Każda z nas powinna znaleźć w swojej łazience miejsce na wydajne, wartościowe i spełniające swoje zadania spraye do włosów. Być może będzie to któryś z tych, biorących udział w moim teście. Dajcie znać, czy miałyście okazję testować odżywki w sprayu i jak się one u Was sprawdziły!
Parę z nich jest dobrych. Sama z paru korzystałam. Najlepszy z tego co pamiętam był Schwarzkopf
Przekonałaś mnie do tego olejku 🙂 Az muszę go wypróbować.
Super! Daj znać, czy spisze się u Ciebie równie dobrze, jak u mnie.
Sama nie korzystam jeszcze z nich, ale nie wiem, czy nie zacznę 🙂
Polecę ten artykuł siostrze, gdyż siostrzenica uwielbia różne zmiany. A może j ja się kiedyś skuszę i wypróbuję którąś z powyższych propozycji. 🙂
Akurat jestem na etapie szukania czegos dla swoich włosów. Także muszę przetestować 🙂
OH My Nude wygląda bardzo interesujaco 🙂
A Wella? U mnie bardzo dobrze się sprawdza
Który spray dokładnie? Postaram się, żeby trafił do kolejnego rankingu 🙂
Z żadnego z nich jeszcze nie korzystałam.

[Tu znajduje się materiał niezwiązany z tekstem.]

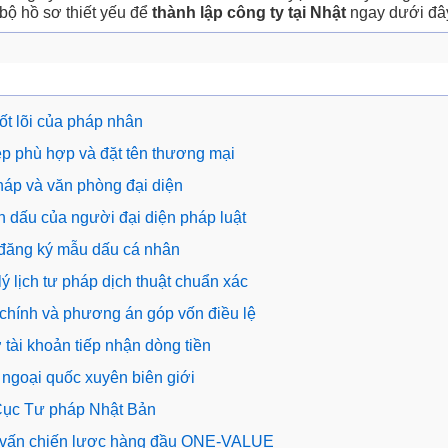
bộ hồ sơ thiết yếu để
thành lập công ty tại Nhật
ngay dưới đâ
cốt lõi của pháp nhân
p phù hợp và đặt tên thương mại
háp và văn phòng đại diện
on dấu của người đại diện pháp luật
 đăng ký mẫu dấu cá nhân
ý lịch tư pháp dịch thuật chuẩn xác
 chính và phương án góp vốn điều lệ
ài khoản tiếp nhận dòng tiền
 ngoại quốc xuyên biên giới
 Cục Tư pháp Nhật Bản
 tư vấn chiến lược hàng đầu ONE-VALUE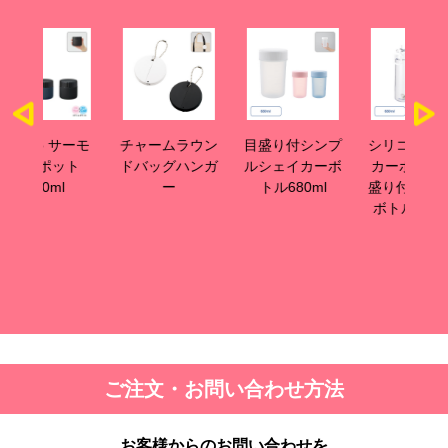
サーモ
チャームラウン
目盛り付シンプ
シリコンシェイ
目
ット
ドバッグハンガ
ルシェイカーボ
カーボール+目
カ
ー
トル680ml
盛り付ハンドル
リ
ボトル セット
ご注文・お問い合わせ方法
お客様からのお問い合わせを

Oj żadnego z tych produktów nie widziałem na półce żony.
Gdy udam się na zakupy, będę teraz wiedzieć czego szukać.
Wolę spraye do włosów niż odżywki – są mniej czasochłonne i nie obciążają włosów. Choć podobno odżywki są dla włosów zdrowsze.
Liquid Keratin też miaąłm nieprzyjemność używać i u mnie też nie ma zauważalnych efektów.

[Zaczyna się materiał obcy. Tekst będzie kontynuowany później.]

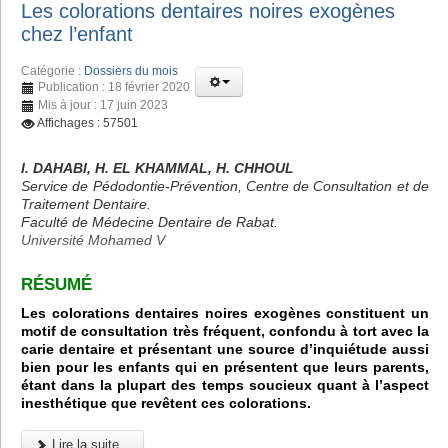
Les colorations dentaires noires exogènes
chez l’enfant
Catégorie :
Dossiers du mois
Publication : 18 février 2020
Mis à jour : 17 juin 2023
Affichages : 57501
I. DAHABI, H. EL KHAMMAL, H. CHHOUL
Service de Pédodontie-Prévention, Centre de Consultation et de
Traitement Dentaire.
Faculté de Médecine Dentaire de Rabat.
Université Mohamed V
RÉSUMÉ
Les colorations dentaires noires exogènes constituent un
motif de consultation très fréquent, confondu à tort avec la
carie dentaire et présentant une source d’inquiétude aussi
bien pour les enfants qui en présentent que leurs parents,
étant dans la plupart des temps soucieux quant à l’aspect
inesthétique que revêtent ces colorations.
Lire la suite...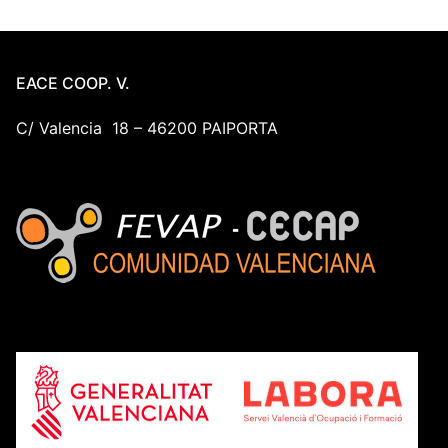
EACE COOP. V.
C/ Valencia 18 – 46200 PAIPORTA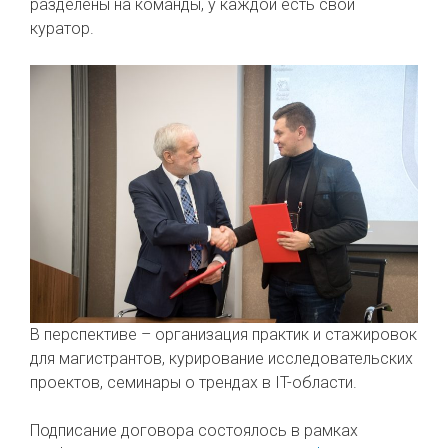
разделены на команды, у каждой есть свой
куратор.
В перспективе – организация практик и стажировок
для магистрантов, курирование исследовательских
проектов, семинары о трендах в IT-области.
Подписание договора состоялось в рамках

wstyd sie przyznac ze nie mialam nic
Mam ten pomarańczowy spray, a raczej odżywkę z keratyną. Ale nie mogę jej zmęczyć… Coś jest w niej nie tak.
Widzę, że mamy podobne odczucia. Coś w tym jest 🙂
No i nie przetłuszczać 🙂 Bardzo lubię spray -e do włosów i z ciekawością przeczytałam 🙂
Takie posty to ja rozumiem 😉
Ten drugi spray miała moja mama, w sumie to nadal go ma i jest z niego bardzo zadowolona. Włosy lepiej sie układają, są podatne na układanie , miękkie. Pozostałych produktów nie miałam.
Mam bardzo długie włosy i kiedyś fryzjerka powiedziała mi, żeby ich niczym nie obciążać (odżywka tylko do spłukiwania). Wzięłam sobie jej radę do serca, chociaż czasami używam płynu, dzięki któremu się tak nie elektryzują.
Ja jak na razie stosuję skrzypową odżywkę w sprey’u z Herbal Care 🙂 Niektóre z ukazanych kosmetyków znam. Fajnie że zrobiłaś taki post bo ostatnio zastanawiam się nad zakupem jakiegoś fajnego kosmetyku do moich włosów. Dzięki Tobie wiem co jest warte uwagi 🙂
pozdrówki
Miałam ten z O’Herbal i mam o nim podobne zdanie. Na początku myślałam, że to przez moje grube gęste i ciężkie włosy, ale jak widzę nie tylko ja nie widziałam efektów więc raczej to badziew a nie dobry kosmetyk 😉
Dawno nie używałam odżywek w sprayu. Kiedyś byłam od nich uzależniona i nie mogłam obejść się bez popsikania włosów po ich umyciu. Dziś wolę jednak odżywki, które mogę nałożyć na kilka chwil i od razu zmyć. Chociaż przyznam, że czasami przydałaby mi się odżywka w sprayu, więc może kiedyś ponownie się na jakąś skuszę. Nie miałam żadnej z Twojego zestawienia, ale szczerze mówiąć żadna też mnie nie porwała na tyle, by w przyszłości je kupić. No może O’Herbal mimo zapachu o którym piszesz bym spróbowała 😉
Ja sprayów raczej nie używam, chyba że utrwalających lub zabezpieczających. Jednak tych pokazanych przez ciebie nie znam.
Obecnie jest wiele różnych sprayów dostępnych w sklepach. Dzięki nim można osiągnąć bardzo różne efekty od poprawy objętości, wzmocnienia, jak i stylizację. Ja najczęściej używam spray do ochrony włosów i utrwalania fryzur. Niestety, przy takich przesuszających się włosach, zbyt częste używanie takich kosmetyków zanadto je wysusza.